BEGIN SUPPLIED ENTRIES

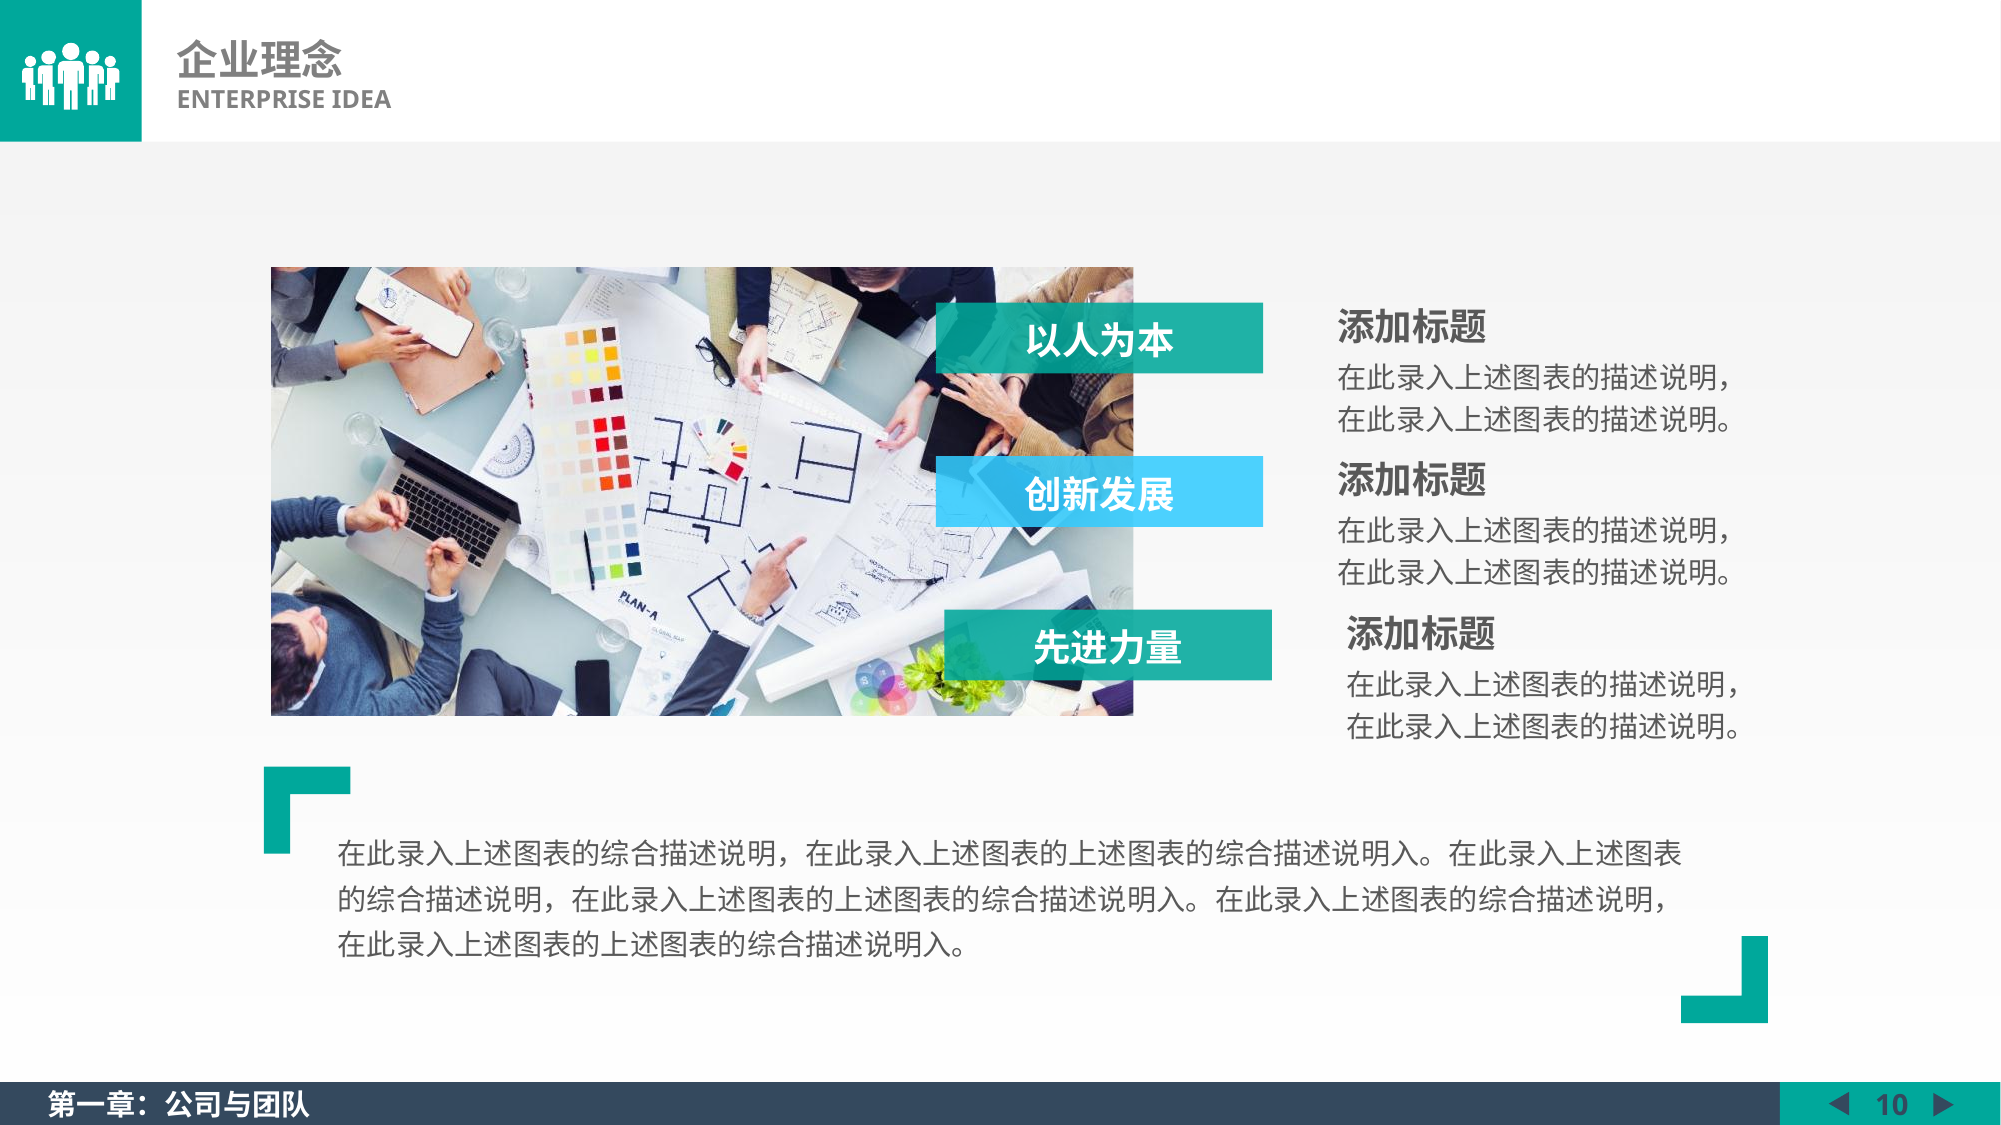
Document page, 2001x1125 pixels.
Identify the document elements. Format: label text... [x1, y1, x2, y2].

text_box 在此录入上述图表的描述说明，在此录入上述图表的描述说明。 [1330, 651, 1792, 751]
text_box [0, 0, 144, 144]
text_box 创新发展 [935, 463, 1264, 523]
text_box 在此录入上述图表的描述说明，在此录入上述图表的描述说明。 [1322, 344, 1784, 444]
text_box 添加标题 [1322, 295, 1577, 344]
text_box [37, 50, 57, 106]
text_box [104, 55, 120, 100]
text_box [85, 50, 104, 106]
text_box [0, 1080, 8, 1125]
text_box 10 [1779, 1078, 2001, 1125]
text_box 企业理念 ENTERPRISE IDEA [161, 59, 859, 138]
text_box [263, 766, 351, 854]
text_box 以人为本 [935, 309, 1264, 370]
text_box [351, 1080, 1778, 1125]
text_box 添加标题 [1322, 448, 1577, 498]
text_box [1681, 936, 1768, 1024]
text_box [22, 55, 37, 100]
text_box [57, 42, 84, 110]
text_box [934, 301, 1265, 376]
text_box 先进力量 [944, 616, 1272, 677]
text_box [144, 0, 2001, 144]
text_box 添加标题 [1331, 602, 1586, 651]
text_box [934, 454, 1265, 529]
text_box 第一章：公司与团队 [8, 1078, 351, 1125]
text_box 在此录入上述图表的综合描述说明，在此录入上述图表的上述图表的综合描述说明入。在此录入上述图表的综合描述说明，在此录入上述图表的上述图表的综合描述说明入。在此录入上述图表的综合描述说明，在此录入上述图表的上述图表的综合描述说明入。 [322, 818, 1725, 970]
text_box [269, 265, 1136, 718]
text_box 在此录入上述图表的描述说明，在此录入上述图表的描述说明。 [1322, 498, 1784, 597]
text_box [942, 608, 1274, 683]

END SUPPLIED ENTRIES
BEGIN SUPPLIED ENTRIES

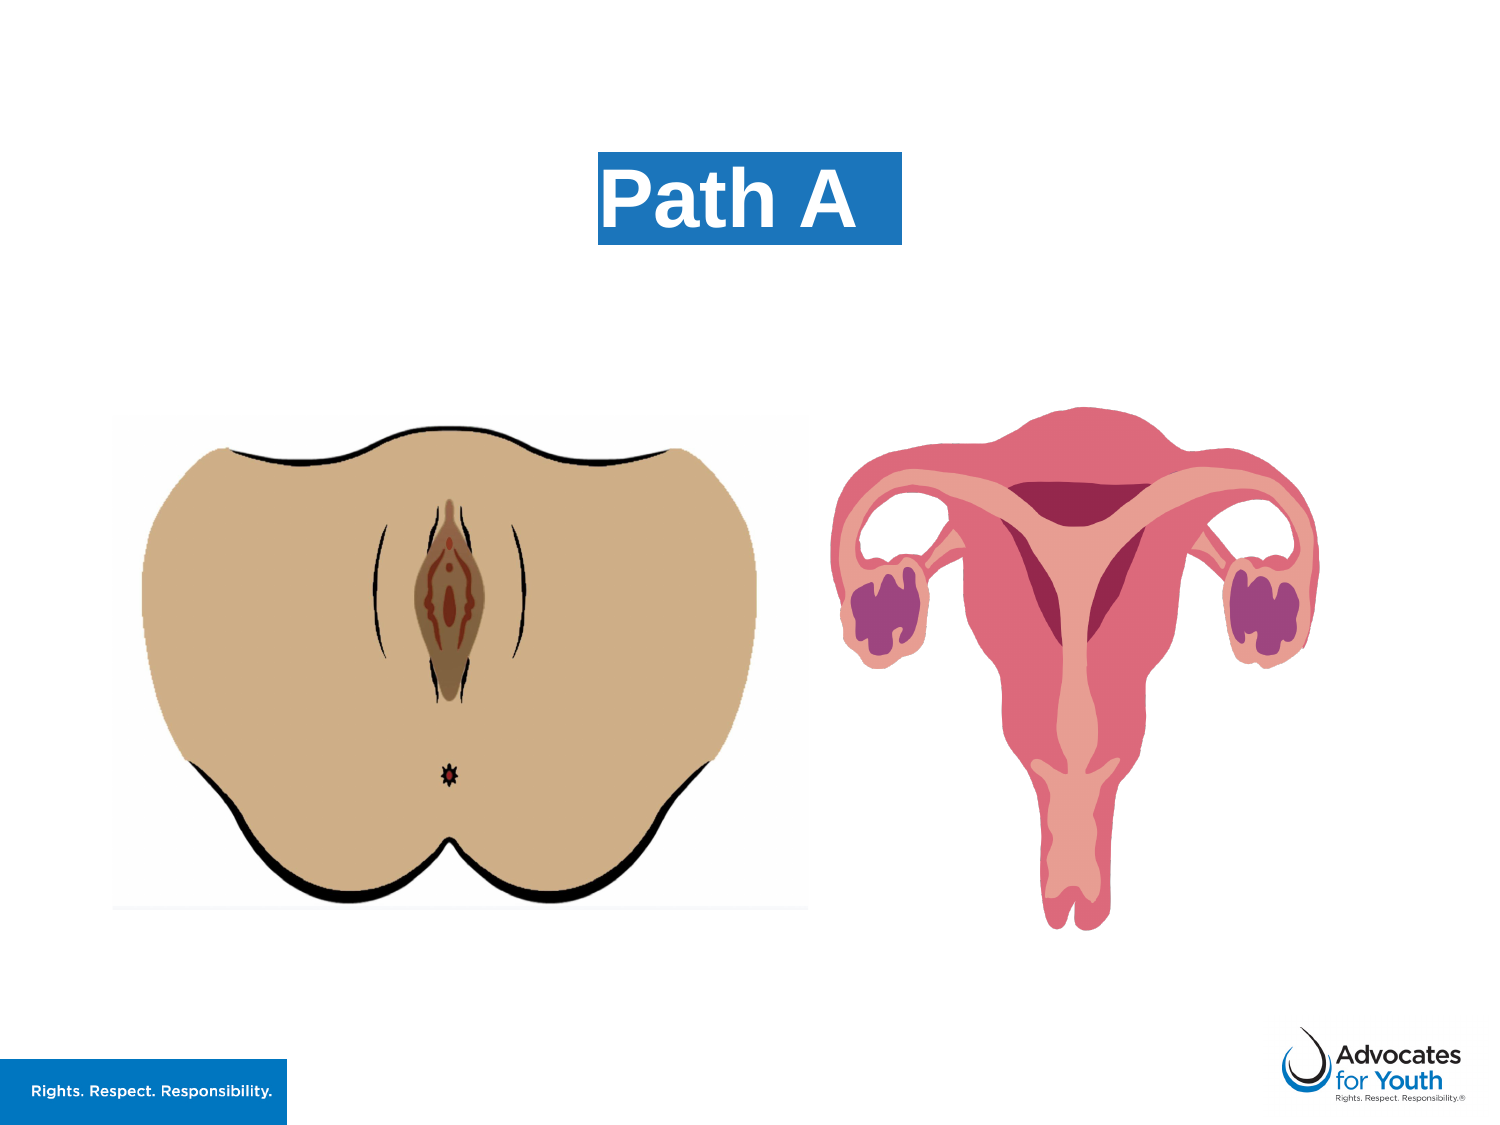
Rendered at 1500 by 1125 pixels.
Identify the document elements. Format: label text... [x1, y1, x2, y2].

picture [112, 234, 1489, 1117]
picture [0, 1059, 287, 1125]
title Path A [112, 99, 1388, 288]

END SUPPLIED ENTRIES
BEGIN SUPPLIED ENTRIES

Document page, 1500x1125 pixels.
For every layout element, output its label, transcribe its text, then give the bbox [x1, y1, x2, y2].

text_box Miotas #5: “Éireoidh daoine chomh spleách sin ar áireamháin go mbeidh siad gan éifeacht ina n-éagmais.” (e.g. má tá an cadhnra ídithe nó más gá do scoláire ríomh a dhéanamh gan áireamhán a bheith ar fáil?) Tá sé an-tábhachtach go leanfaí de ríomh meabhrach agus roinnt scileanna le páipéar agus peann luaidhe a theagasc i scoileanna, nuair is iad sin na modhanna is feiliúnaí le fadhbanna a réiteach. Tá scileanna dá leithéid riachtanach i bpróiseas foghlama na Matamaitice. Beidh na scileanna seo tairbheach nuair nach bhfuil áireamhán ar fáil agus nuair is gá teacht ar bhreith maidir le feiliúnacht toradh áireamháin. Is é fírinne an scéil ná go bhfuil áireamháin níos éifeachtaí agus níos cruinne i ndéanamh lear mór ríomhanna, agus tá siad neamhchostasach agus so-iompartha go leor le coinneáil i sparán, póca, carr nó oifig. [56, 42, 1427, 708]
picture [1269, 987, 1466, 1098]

END SUPPLIED ENTRIES

• **TASK DETAILS**
Copy every line of the listing containing the string "pixels".

• **EXERCISE RESULT**
Document page, 2001x1125 pixels.
Rendered at 1500 by 1125 pixels.
Document page, 1500x1125 pixels.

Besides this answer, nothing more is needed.